In separate conversations, both Seidel and Krishna cited the first of the Ten Commandments as particularly problematic when it comes to the individual freedoms of students and teachers.

“It might be hard to find a series of rules that conflict with our Constitution more than the Ten Commandments these legislators have chosen,” Seidel said. “‘I am the Lord thy God, thou shalt not have any gods before me.’ That directly conflicts with the principles on which the United States was founded. No law can tell an American to worship a God, let alone which God.”

Krishna singled out another commandment that might make for some awkward classroom moments.

"This would create conversations in the classroom that are unnecessary," he said. "What about 'Thou shall not commit adultery?' Is a kindergarten teacher supposed to explain what adultery is when a 5-year-old asks what that means?"

When reached for comment, MIddleton’s chief of staff asked us to submit questions via email, but we did not receive a reply to those we submitted. King also did not reply to our request for comment.
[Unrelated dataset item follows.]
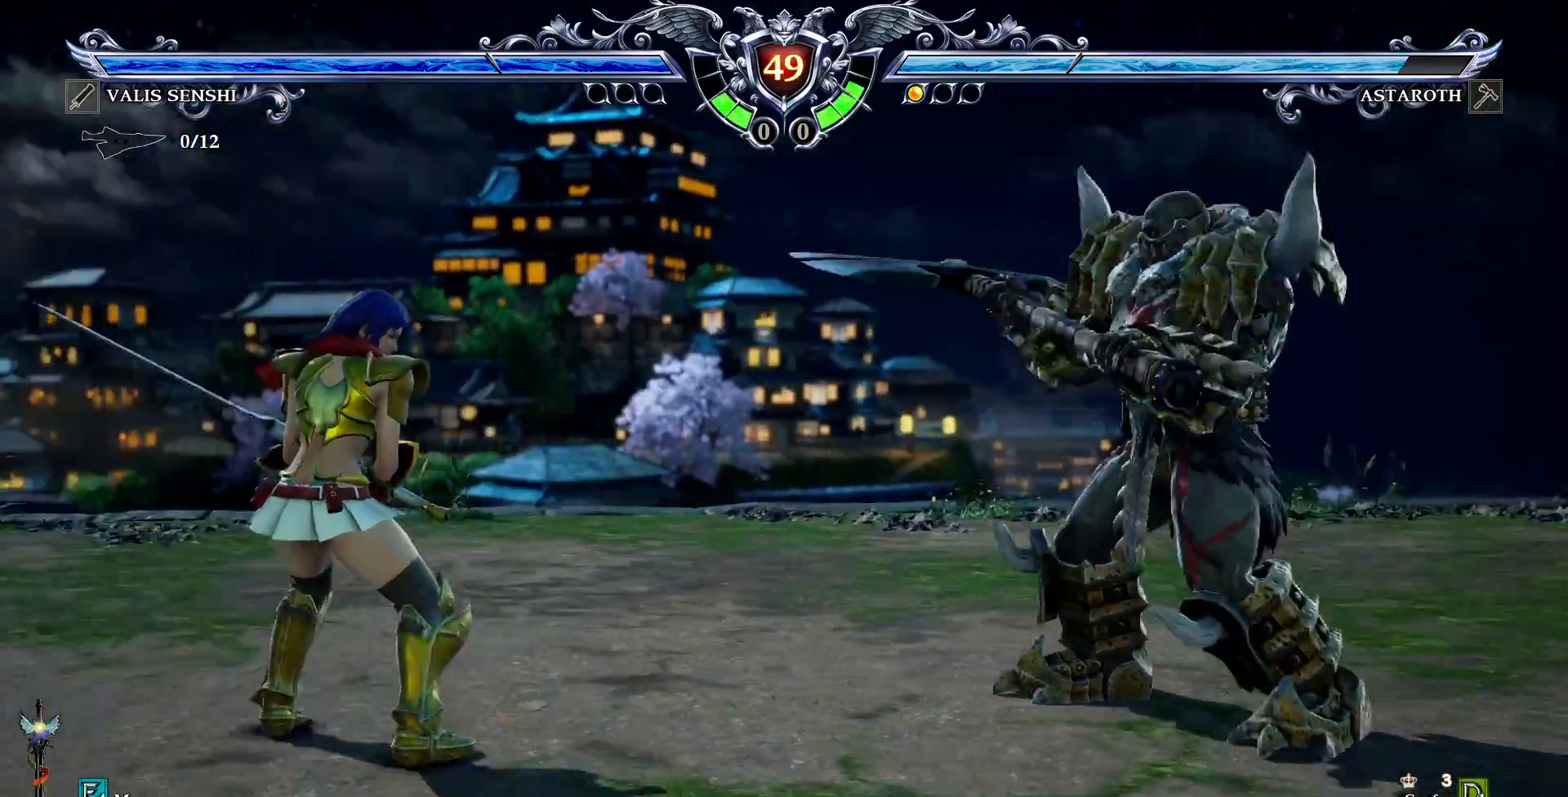
{"dt_ms": 500, "buttons": [], "events": [[83, "SQUARE", "up"], [117, "SQUARE", "down"], [200, "SQUARE", "up"], [300, "SQUARE", "down"], [417, "SQUARE", "up"], [500, "DPAD_RIGHT", "up"]]}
The latest wave of headline-grabbing Republican lawmakers has not been shy about their distaste for separating church and state. U.S. Rep. Lauren Boebert of Colorado was quoted in July  2022 as saying that “the church is supposed to direct the government, the government is not supposed to direct the church,” before adding “I'm tired of this separation of church and state junk.”

Rhetoric like that and bills like SB 763 and SB 1515 represent more than a smearing of a line that should separate church and state, Seidel said. To him, these are all clear signals that Christian nationalism continues to rise in profile across the country and might make its way into many classrooms. He pointed specifically to the lawmakers behind these bills to suggest they feel threatened.

“Conservative, white, Christian, heterosexual men are seeing their status in our society begin to wane,” he said. “The deference they believe they are due is waning. They’re raging against the dying of their privilege.”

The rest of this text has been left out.